-- What you will do --
Copy the stretch of the listing from its start through the line containing "My reading: 7 h 51 min", keeping every word as it appears there. Leave the pictures out of your copy.

______________________________

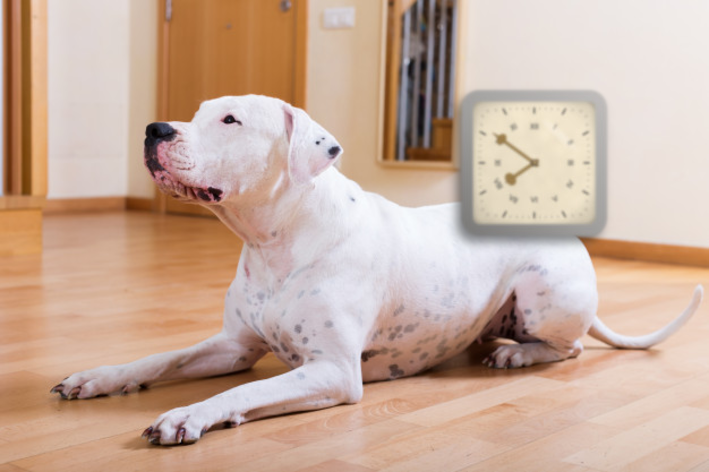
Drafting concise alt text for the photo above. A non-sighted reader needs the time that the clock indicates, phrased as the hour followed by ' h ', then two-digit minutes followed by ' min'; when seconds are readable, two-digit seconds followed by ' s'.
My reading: 7 h 51 min
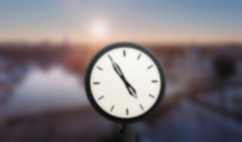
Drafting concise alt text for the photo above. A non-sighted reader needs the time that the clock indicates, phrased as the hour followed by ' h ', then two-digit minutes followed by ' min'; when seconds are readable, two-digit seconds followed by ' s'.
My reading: 4 h 55 min
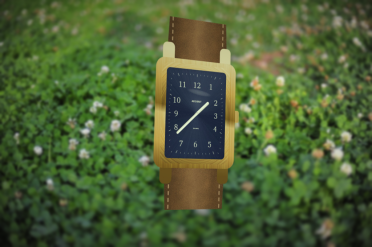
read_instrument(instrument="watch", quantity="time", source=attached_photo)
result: 1:38
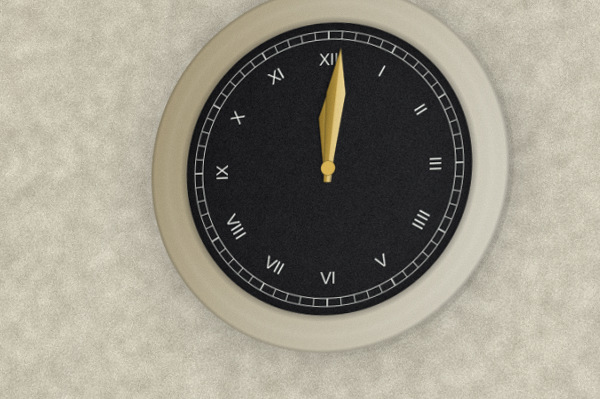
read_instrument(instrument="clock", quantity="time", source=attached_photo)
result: 12:01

______________________________

-- Task answer --
Drafting concise alt text for the photo above. A non-sighted reader needs the time that the clock indicates, phrased as the hour followed by ' h ', then two-digit minutes followed by ' min'; when seconds are readable, two-digit seconds followed by ' s'.
My reading: 7 h 51 min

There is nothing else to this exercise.